Je prends un nouveau biscuit au caramel et je souris en repensant à Lake. « Je suis curieux d'entendre le bruit que tu fais quand tu dégustes ta préférence. » Je me laisse aller et je m'amuse à gémir en mangeant, tout en riant. J'en avale toute une série en gémissant et c'est encore meilleur.

— Oh putain ! grogne la voix de Lake sortie de nulle part.

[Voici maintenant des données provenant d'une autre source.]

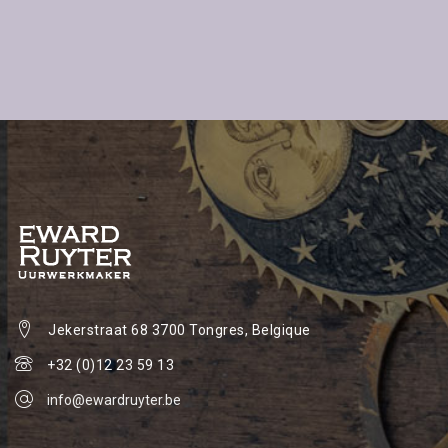
Jekerstraat 68
3700 Tongres, Belgique
+32 (0)12 23 59 13
info@ewardruyter.be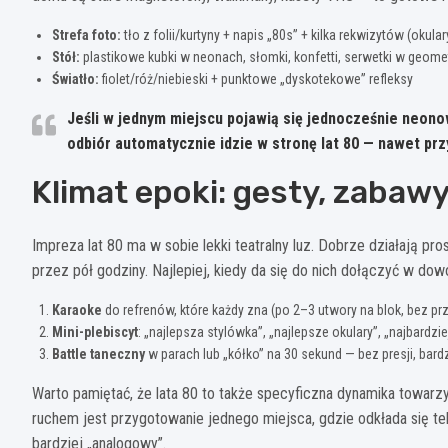
Strefa foto:
tło z folii/kurtyny + napis „80s” + kilka rekwizytów (okula
Stół:
plastikowe kubki w neonach, słomki, konfetti, serwetki w geomet
Światło:
fiolet/róż/niebieski + punktowe „dyskotekowe” refleksy
Jeśli w jednym miejscu pojawią się jednocześnie
neono
odbiór automatycznie idzie w stronę lat 80 — nawet pr
Klimat epoki: gesty, zabawy
Impreza lat 80 ma w sobie lekki teatralny luz. Dobrze działają pr
przez pół godziny. Najlepiej, kiedy da się do nich dołączyć w d
Karaoke
do refrenów, które każdy zna (po 2–3 utwory na blok, bez prz
Mini-plebiscyt
: „najlepsza stylówka”, „najlepsze okulary”, „najbardzi
Battle taneczny
w parach lub „kółko” na 30 sekund — bez presji, bardz
Warto pamiętać, że lata 80 to także specyficzna dynamika towar
ruchem jest przygotowanie jednego miejsca, gdzie odkłada się tel
bardziej „analogowy”.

— Fait chier ! Tu ne peux pas frapper comme tout le monde, où je ne sais pas, disparaître loin de moi.

— Est-ce que je peux approcher ?

— Non.

— Je reformule, es-tu décente ?

— Bien sûr que non.

— Je disparais.

Je l'entends s'éloigner et c'est plus fort que moi, je suis trop curieuse. Pourquoi est-il réapparu ? Et si Cath avait oublié quelque chose ou qu'elle avait un souci ?

— Cath va bien ?

— Oui, elle est chez elle.

— Alors pourquoi es-tu revenu ?

— Je voulais manger des cookies glacés.

— J'ai peut-être tout dévoré.

— Vu tes gémissements, j'en doute.

— Je suis à peu près décente, enfin autant que possible, considérant que je viens de vivre une orgie culinaire.

Je l'entends approcher derrière moi, puis ouvrir le congélateur. Sa tête apparaît au-dessus de moi, me regardant de toute sa hauteur.

— Shortbread millionnaire, constate-t-il.

— Croustillant, scandaleux et sensuel, c'est ma préférence.

Il s'accroupit et me vole un biscuit qu'il goûte. Son sourire me fait frissonner et j'espère qu'il ne l'a pas remarqué.

— J'ai besoin de comprendre une chose. Pourquoi passes-tu ton temps assise ou allongée par terre ?

— Tu ne le fais jamais ?

— Pas souvent, la dernière fois c'était dans l'ascenseur avec toi.

— Au départ, c'est venu un peu par hasard. Je travaillais beaucoup, j'étais stressée, pas tellement heureuse et mon hygiène de vie était ce qu'elle était.

Je suis estomaquée, d'être en train de répondre naturellement à Lake Evans. Je lui parle de moi, comme si c'était banal, simple et évident.

— Bref, j'avais souvent des étourdissements, alors je me mettais au sol. C'était plus facile pour mon corps et je me sentais mieux.